Today, the U.S. Food and Drug Administration issued 22 warning letters to online and brick-and-mortar e-cigarette product retailers and manufacturers across the country who sell flavored, cartridge-based electronic nicotine delivery system (ENDS) products advising them that selling these products, which lack marketing authorization, is illegal.
The warning letters were sent to some establishments with well-known names such as 7-Eleven and Shell and are the first of what will be a series of ongoing actions consistent with the FDA’s recently issued policy of enforcement priorities for e-cigarettes and other deemed products on the market.

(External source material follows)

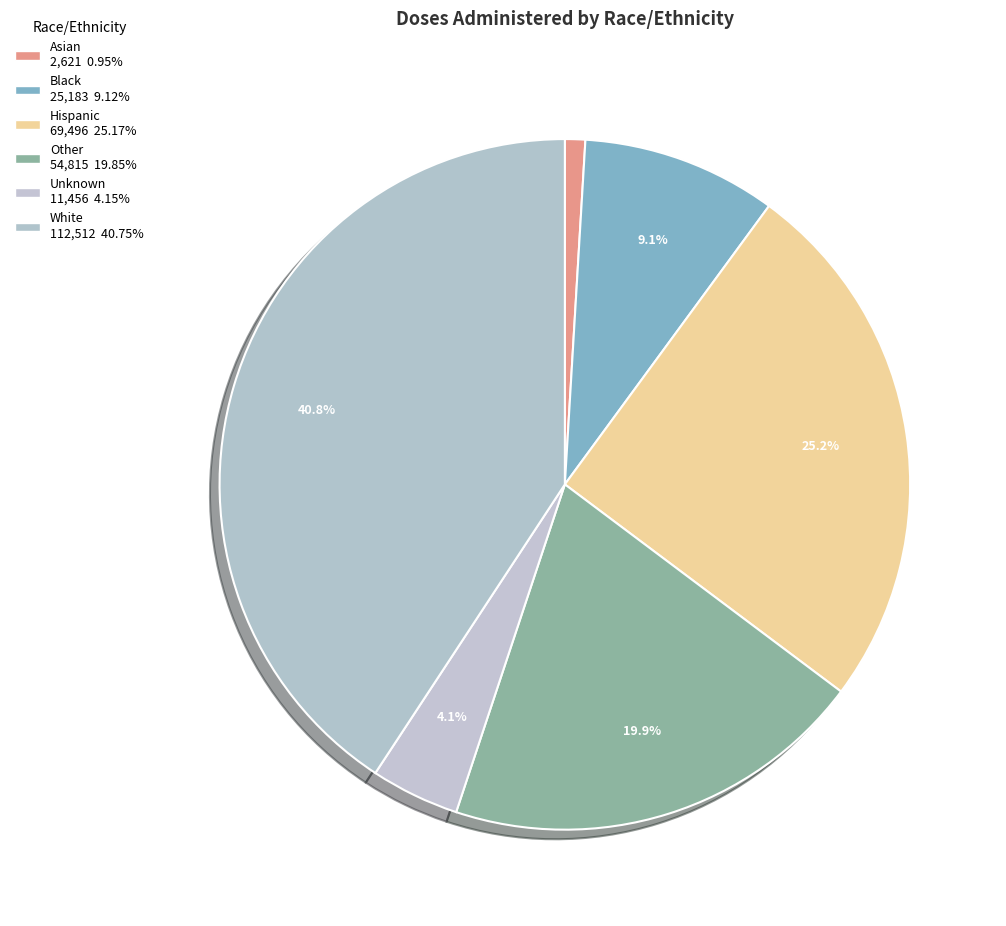

Is there a majority slice in this chart?

No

he warning letters notify the retailers and manufacturers that selling or distributing ENDS products without a marketing authorization order to customers in the U.S. is prohibited under the Food, Drug and Cosmetic (FD&C) Act. Retailers and distributors are encouraged to communicate with their suppliers to discuss possible options for the unauthorized products in their inventory.
Additionally, as part of the agency’s efforts, the FDA recently issued import alerts (here and here) for certain unauthorized ENDS products offered for import into the U.S. based on the agency’s enforcement priorities. These import alerts describe products that, if imported, would violate the FD&C Act. These import alerts were issued in advance of any specific products being detained.
The agency also recently issued separate letters to nine manufacturers and importers seeking information about their ENDS products, including requesting evidence that the product is legally marketed and was not introduced or modified after Aug. 8, 2016, the effective date of the final rule that extended the FDA’s tobacco product authorities to all tobacco products. As of March 10, 2020, the FDA has sent letters to more than 100 companies seeking information about more than 140 ENDS products. A number of companies have now removed products from the market.